The relationship between Abou Fatima and Harry Faversham reinforces Kapur's disdain for British haughtiness.
Because the Englishman does not know the desert environment nor has he learned
the Arabic language and the local native dialects, he relies on his “guardian
angel,” Abou, to protect him, and he saves his life more than once. The
friendship that develops between the two men – the laughter between the two men in one memorable scene is an expression of their mutual respect – could be Kapur’s belief that there
must be an interaction between East and West, something that is perhaps hinted
at in the novel when there could be mutual trust between an Englishman and his
servant. Yet the motives of Abou in the film remain unclear. When Faversham
asks him why the African saves his life, his only response is: “God put you in
my way. I had no choice.” Moreover, a meeting of minds would imply that it
should go both ways; there is little to suggest that Faversham gives anything
back to his protector even though the last image in the film suggests that the Englishman's soul will always be in the Sudan.
Despite this
critical stance toward imperialism, Kapur's narrative also suggests he wants to have it both ways. Faversham, who earlier said he
never wanted to be a soldier and seemed content to help his friends by risking
the charge of spying, becomes a fighter to save
the lives of two of his friends. One of the
just criticisms that could be made of the Kapur’s film is that the Arabs are
presented, apart from the noble Abou Fatima, as contemptible zealots, a perspective that reflected the sensibilities of most
contemporary Westerners.When the British commander informs the officer of their mission – to wild cheers – he cites the actions of the "Mohammedan fanatics," he is speaking to the zeitgeist of our times. (Although the production was completed before the
attacks of 9/11, the film opened after that terrible day and some comments
uttered by individuals associated with the film suggest they wanted to spike
interest in the film by playing on the West versus Islam theme. According to
the film’s photographer, Robert Richardson, the events depicted in the film
continue to resonate because “it is about a western culture that tackles a
jihad not unlike what is happening in current events today.”)
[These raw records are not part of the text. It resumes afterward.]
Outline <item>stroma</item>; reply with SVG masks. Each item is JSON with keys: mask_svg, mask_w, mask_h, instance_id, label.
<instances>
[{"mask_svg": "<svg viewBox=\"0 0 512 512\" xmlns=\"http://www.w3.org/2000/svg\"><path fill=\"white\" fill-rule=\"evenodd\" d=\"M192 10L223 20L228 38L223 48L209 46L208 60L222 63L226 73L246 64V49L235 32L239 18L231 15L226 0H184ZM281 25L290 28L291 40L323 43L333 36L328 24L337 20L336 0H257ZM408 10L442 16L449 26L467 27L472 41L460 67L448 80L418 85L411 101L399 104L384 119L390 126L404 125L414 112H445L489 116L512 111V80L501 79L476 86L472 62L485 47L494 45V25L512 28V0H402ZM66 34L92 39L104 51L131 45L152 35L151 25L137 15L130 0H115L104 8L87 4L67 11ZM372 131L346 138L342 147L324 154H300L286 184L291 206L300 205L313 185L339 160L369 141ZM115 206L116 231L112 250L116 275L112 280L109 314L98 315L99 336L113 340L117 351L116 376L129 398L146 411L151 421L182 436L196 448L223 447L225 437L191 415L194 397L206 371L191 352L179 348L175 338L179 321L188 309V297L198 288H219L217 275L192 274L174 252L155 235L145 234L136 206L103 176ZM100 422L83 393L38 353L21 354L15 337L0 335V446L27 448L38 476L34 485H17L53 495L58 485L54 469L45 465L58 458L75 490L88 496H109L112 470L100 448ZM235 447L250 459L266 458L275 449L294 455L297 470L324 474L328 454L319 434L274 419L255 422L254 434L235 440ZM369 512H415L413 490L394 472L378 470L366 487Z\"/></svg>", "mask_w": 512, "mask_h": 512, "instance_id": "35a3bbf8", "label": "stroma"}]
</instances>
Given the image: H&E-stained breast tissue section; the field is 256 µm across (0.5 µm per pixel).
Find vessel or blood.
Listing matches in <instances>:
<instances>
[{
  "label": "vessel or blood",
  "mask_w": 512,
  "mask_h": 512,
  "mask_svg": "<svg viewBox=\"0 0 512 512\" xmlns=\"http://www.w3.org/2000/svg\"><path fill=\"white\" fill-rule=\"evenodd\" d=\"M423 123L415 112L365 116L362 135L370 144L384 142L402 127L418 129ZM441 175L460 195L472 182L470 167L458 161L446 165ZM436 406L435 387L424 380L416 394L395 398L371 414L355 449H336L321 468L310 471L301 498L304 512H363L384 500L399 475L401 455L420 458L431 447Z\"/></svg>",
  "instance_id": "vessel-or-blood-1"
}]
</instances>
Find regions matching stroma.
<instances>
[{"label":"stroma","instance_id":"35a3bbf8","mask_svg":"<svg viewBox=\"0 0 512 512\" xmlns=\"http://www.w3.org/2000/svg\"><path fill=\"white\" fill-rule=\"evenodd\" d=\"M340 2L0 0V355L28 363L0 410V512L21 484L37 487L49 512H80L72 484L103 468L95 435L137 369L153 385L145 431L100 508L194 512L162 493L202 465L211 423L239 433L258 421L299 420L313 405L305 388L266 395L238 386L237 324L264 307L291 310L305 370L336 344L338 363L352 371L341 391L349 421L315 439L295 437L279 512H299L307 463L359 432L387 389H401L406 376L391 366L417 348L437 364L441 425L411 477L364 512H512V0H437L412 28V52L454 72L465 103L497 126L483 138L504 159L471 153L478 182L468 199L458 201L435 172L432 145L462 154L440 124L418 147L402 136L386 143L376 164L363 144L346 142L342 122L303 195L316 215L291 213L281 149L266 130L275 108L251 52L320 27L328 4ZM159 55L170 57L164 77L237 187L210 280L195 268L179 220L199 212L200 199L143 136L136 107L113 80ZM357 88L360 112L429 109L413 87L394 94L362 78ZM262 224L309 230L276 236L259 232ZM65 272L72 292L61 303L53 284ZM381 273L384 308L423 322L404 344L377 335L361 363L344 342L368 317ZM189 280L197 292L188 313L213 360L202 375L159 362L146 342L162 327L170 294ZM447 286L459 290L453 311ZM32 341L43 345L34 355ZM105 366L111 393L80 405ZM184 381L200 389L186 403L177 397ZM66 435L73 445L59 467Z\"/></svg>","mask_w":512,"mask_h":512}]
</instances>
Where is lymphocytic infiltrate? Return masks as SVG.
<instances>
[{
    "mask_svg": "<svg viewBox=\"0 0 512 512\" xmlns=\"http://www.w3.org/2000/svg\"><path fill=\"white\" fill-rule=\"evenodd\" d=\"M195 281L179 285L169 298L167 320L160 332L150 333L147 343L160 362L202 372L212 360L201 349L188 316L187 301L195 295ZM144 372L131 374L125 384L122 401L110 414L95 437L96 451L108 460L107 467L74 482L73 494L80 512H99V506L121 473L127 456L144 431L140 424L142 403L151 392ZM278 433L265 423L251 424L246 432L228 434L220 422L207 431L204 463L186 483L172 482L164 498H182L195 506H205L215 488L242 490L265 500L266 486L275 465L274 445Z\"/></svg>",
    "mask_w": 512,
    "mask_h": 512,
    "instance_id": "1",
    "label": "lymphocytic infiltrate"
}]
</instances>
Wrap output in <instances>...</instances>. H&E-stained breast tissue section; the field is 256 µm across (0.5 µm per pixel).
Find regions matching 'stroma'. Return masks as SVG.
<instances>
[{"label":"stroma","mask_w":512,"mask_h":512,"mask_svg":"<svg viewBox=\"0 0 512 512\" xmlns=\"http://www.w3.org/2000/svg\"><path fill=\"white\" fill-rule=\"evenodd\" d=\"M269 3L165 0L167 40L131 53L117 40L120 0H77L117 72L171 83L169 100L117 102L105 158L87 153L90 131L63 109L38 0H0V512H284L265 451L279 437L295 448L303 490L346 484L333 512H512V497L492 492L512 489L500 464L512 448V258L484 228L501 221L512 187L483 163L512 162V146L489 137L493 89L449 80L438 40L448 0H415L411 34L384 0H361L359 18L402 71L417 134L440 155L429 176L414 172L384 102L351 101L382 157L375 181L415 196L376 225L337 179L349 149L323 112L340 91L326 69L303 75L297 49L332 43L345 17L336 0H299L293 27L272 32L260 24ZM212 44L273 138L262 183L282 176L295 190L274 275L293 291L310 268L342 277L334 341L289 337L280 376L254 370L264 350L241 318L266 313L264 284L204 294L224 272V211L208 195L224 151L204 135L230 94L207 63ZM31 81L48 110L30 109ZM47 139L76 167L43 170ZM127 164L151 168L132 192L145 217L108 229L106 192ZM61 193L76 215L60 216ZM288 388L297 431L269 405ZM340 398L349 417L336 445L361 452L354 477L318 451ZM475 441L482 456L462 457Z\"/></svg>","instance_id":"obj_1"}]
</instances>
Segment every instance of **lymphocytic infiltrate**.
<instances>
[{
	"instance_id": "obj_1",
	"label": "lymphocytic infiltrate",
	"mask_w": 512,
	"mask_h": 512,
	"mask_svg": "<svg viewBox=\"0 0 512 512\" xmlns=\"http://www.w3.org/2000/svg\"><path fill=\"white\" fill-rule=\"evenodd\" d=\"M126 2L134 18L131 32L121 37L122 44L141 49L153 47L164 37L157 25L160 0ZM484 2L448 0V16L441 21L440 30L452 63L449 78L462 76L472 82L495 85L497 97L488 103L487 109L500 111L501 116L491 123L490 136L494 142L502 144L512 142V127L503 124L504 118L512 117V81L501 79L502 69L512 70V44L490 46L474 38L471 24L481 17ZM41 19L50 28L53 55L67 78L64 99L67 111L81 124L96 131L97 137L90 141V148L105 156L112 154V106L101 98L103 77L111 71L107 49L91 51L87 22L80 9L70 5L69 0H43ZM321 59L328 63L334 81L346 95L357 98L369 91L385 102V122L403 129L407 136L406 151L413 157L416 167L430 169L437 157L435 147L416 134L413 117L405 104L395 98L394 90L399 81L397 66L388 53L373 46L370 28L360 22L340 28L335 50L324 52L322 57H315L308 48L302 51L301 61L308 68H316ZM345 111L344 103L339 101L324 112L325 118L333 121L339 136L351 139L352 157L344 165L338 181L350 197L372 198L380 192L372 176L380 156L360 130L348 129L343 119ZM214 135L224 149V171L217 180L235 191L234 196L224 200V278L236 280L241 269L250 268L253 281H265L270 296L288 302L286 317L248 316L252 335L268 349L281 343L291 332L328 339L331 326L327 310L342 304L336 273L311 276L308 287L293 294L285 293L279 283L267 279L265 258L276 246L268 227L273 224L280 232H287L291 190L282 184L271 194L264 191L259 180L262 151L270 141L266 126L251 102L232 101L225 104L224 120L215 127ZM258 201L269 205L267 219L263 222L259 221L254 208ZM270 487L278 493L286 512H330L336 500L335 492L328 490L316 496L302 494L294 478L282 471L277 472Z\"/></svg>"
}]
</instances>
Abou Fatima (Djimon Hounsou) |
Four Feathers does explore Faversham’s complicated
motives – not entirely satisfactorily. He only accepted a commission to please
his career officer father, whom he has at best a formal relationship, and
continue the military tradition of the Faversham men. Given his conditioning, he is understandably
afraid. His father disowns him after he fails to discharge his duty and his
fiancée Ethne spurns him as a coward. Yet Faversham’s sin was an assertion of
his individuality not cowardliness. She ends the engagement but continues to
reproach herself for not standing by him and giving in to fear about what
others would say. When Faversham decamps to the Sudan, he is not motivated to
serve king or country but to regain his self-respect and the respect of his
friends. He achieves that purpose but when he returns, the only motive that
seems to matter is fighting for your comrades not whether the war that his
comrades fought was just. This is made explicit by Durrance in a closing
address at a memorial: “In the heat of battle it ceases to be an idea or a flag
for which we fight. We fight for the man on our left. We fight for the man on
our right. And when the armies have
scattered and the empires have fallen away, all that remains is the memory of
those precious moments we spent side by side.” These are stirring contemporary
sentiments and they resonate with his fellow officers in the audience but they
are detached from Mason’s original context. When Kapur made the decision to
disconnect the film from the novel, he might have explored whether colonial wars – or any wars –
were ever just. By skirting it, Kapur is attempting to depoliticize his film but
the imagery of Westerners fighting wars against shadowy Arab armies will render
it political regardless of his intentions. Had he confronted that question and left
in Durrance’s final speech, he might have complicated the film but that ambiguity
would have made it a richer cinematic experience.